После портрета Джиневры у Леонардо наступил период, наполненный темой Мадонны с младенцем. Приблизительно с 1476 по 1480 год (с двадцати четырех до двадцати восьми лет) он создал серию этюдов на эту тему.
Среди них следует назвать этюды к «Мадонне с младенцем и кошкой» и «Мадонне с младенцем и тарелкой фруктов». Они – как и все, что вышло из-под кисти Леонардо в этот период, – полны удивительной грации и непосредственности. Точность и наблюдательность художника сверхъестественны; не раз говорили и доказывали с помощью анализа его рисунков, где изображена струящаяся вода или бьющая крыльями птица, что Леонардо замечал такие детали, которые стало возможным выявить только после изобретения замедленной съемки. Усиление и ослабление линий сняли необходимость тщательного моделирования. Когда Леонардо накладывал тень, он делал это с помощью жесткой параллельной штриховки, идущей сверху вниз слева направо – естественное направление движения для художника-левши. (Рассматривая рисунки Возрождения, приписываемые Леонардо, эксперты прежде всего обращают внимание на тень: если штриховка идет не слева направо, у них тут же возникают серьезные сомнения в авторстве Леонардо.) В этот период он очень редко делал законченный рисунок.

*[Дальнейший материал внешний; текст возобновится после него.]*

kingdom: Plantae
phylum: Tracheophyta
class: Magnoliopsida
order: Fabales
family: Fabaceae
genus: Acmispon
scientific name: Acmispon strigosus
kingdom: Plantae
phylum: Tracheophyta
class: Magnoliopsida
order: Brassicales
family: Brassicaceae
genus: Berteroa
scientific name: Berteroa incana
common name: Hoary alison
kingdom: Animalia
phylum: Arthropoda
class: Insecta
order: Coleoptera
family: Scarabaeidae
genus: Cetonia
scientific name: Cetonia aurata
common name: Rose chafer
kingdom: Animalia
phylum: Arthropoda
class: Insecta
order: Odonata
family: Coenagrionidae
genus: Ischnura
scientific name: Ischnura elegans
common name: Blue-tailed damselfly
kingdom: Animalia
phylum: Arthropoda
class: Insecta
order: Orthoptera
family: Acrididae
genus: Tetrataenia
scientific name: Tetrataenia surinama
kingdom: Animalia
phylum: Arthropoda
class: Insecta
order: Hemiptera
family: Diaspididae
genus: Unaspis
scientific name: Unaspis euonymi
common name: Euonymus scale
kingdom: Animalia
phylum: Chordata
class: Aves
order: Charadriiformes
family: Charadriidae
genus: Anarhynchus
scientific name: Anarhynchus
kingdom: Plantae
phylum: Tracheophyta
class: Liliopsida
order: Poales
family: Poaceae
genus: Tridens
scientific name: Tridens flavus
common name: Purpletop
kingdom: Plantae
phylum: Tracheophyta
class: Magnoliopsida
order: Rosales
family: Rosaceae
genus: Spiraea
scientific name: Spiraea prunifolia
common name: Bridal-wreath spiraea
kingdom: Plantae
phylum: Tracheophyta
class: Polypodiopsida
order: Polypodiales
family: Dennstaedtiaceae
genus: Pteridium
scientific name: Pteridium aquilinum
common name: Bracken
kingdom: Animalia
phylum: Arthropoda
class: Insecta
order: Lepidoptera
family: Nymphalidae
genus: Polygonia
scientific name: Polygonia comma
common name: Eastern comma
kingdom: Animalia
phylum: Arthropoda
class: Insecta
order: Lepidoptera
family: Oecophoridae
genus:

Свобода линии и легкость пера Леонардо порождают вопрос: почему этой легкости нет в его живописных полотнах, изображающих Мадонн, которые, даже если абстрагироваться от позднейших тяжеловесных дорисовок и исправлений, все равно кажутся тяжелыми. Сэр Кеннет Кларк, который как раз и поставил этот вопрос, постарался дать на него ответ. В искусстве Кватроченто существовало две не связанные друг с другом традиции. Одна, представленная фра Филиппо и Боттичелли, считала красивой прихотливую и изящную линию; другая, к которой принадлежал учитель Леонардо Верроккьо, настаивала на научном подходе к изображаемому. По наклонностям Леонардо принадлежал к первой традиции, однако интеллект и выучка склоняли его ко второй. Большая часть его работы проходила в борьбе между свежестью и непосредственностью восприятия и требованиями разума. Он откладывал в сторону изящные наброски и думал, как ввести их в жесткие рамки глубоко продуманных систем. «Он наверняка был очень плодовитым рисовальщиком, – говорит Кларк, – но к тому времени, как он начинал писать маслом, у него как бы исчезал аппетит к избранному предмету, и картины оставались либо неоконченными, либо, как это случилось с «Мадонной Бенуа», как будто теряли свою внутреннюю силу – лишались этих спонтанных переливов, этого перехода одного движения в другое – того, что составляло глубочайший источник всего замысла».